Decision tree models
are advantageous because they are conceptually easy to understand,
yet they readily accommodate nonlinear associations between input
variables and one or more target variables. They also handle missing
values without the need for imputation. Therefore, you decide to first
model the data using decision trees. You will compare decision tree
models to other models later in the example.
However, before you
add and run the Decision Tree node, you will add a Control Point node.

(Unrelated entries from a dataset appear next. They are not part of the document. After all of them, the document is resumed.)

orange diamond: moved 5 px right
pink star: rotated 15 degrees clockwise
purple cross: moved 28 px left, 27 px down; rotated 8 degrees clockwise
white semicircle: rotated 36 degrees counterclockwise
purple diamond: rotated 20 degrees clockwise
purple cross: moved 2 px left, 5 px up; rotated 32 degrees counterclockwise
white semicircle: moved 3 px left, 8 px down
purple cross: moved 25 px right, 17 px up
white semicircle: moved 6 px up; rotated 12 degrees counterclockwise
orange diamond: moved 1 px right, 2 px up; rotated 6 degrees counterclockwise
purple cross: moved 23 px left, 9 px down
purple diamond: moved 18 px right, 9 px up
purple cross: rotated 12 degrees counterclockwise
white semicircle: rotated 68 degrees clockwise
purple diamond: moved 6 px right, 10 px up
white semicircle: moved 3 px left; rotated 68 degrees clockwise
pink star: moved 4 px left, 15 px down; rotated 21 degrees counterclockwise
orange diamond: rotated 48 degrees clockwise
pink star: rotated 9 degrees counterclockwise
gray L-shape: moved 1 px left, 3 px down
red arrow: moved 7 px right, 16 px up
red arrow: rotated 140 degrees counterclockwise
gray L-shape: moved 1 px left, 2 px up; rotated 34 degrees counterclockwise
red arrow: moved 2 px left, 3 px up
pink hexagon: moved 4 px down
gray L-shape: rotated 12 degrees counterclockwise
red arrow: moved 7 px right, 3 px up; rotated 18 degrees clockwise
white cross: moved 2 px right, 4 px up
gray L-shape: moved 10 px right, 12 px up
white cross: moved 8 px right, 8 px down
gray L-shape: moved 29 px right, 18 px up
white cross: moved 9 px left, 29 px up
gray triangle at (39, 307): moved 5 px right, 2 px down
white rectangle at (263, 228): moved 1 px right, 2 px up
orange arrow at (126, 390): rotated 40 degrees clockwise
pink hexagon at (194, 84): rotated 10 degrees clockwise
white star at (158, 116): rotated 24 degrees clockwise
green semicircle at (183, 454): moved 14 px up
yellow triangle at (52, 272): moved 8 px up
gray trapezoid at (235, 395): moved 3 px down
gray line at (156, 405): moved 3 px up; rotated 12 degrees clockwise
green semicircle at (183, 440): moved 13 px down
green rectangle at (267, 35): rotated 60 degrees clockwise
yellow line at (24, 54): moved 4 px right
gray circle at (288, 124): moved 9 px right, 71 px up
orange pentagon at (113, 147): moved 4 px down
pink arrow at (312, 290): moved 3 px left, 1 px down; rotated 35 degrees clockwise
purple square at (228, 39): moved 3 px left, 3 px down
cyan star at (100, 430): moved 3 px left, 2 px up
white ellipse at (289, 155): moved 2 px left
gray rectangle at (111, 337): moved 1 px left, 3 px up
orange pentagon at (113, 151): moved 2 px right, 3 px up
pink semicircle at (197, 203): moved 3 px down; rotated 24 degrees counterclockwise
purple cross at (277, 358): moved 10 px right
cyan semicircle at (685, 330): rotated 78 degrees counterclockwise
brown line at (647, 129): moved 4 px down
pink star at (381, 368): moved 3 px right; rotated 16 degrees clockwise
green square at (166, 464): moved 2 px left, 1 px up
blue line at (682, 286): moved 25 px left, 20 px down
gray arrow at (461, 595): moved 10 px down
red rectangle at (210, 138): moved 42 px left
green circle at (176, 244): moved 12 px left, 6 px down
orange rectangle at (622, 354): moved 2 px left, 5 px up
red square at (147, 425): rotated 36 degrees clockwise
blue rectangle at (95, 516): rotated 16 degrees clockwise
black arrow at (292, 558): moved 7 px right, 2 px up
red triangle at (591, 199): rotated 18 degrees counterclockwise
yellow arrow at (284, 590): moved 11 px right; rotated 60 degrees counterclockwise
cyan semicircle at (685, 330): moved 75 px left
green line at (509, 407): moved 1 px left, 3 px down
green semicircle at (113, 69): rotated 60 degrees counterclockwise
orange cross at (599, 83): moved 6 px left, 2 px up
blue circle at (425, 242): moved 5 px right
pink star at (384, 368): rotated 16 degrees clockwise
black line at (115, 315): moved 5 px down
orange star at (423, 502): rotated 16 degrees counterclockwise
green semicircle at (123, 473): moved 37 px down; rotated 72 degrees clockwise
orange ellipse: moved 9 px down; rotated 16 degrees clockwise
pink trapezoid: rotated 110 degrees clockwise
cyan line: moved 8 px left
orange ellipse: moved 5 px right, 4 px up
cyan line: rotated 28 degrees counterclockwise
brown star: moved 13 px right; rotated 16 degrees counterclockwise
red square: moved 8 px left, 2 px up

The Control Point node is used to simplify a process flow diagram
by reducing the number of connections between multiple interconnected
nodes. By the end of this example, you will have created five different
models of the input data set, and two Control Point nodes to connect
these nodes. The first Control Point node, added here, will distribute
the input data to each of these models. The second Control Point node
will collect the models and send them to evaluation nodes.
To use the Control
Point node:
-
Select the
Utility tab on the Toolbar.
-
Select the Control Point
node icon. Drag the node into the Diagram Workspace.
-
Connect the Replacement
node to the Control Point node.
SAS Enterprise Miner
enables you to build a decision tree in two ways: automatically and
interactively. You will begin by letting SAS Enterprise Miner automatically
train and prune a tree.
To use the Decision
Tree node to automatically train and prune a decision
tree:
-
Select the
Model tab on the Toolbar.
-
Select the Decision
Tree node icon. Drag the node into the Diagram Workspace.
-
Connect the Control
Point node to the Decision Tree node.
-
Select the Decision
Tree node. In the Properties Panel, scroll down to view the Train
properties:
-
Click on the value of the
Maximum Depth splitting rule property, and enter
10
. This specification enables SAS Enterprise Miner to train a tree
that includes up to ten generations of the root node. The final tree
in this example, however, will have fewer generations due to pruning.
-
Click on the value of the
Leaf Size node property, and enter
8
. This specification constrains the minimum number of training observations
in any leaf to eight.
-
Click on the value of the
Number of Surrogate Rules node property, and enter
4
. This specification enables SAS Enterprise
Miner to use up to four surrogate rules in each non-leaf node if the
main splitting rule relies on an input whose value is missing.
Note: The
Assessment
Measure subtree property is automatically set to
Decision because you defined a profit matrix in
Create a Data Source. Accordingly, the Decision Tree node
will build a tree that maximizes profit in the validation data.
-
In the Diagram Workspace,
right-click the Decision Tree node, and select
Run from the resulting menu. Click
Yes in the
confirmation window that opens.
-
In the window that appears
when processing completes, click
Results. The
Results window appears.
-
On the
View menu, select
ModelEnglish Rules. The
English
Rules window appears.
-
Expand the
English Rules window. This window contains the IF-THEN
logic that distributes observations into each leaf node of the decision
tree.
Notice that there are
seven leaf nodes in this tree. For each leaf node, the following information
is listed:
-
-
number of training observations
in the node
-
percentage of training observations
in the node with TARGET_B=1 (did donate), adjusted for prior probabilities
-
percentage of training observations
in the node with TARGET_B=0 (did not donate), adjusted for prior probabilities
This tree has been automatically
pruned to an optimal size. Therefore, the node numbers that appear
in the final tree are not sequential. In fact, they reflect the positions
of the nodes in the full tree, before pruning.
-
Close the
Results window.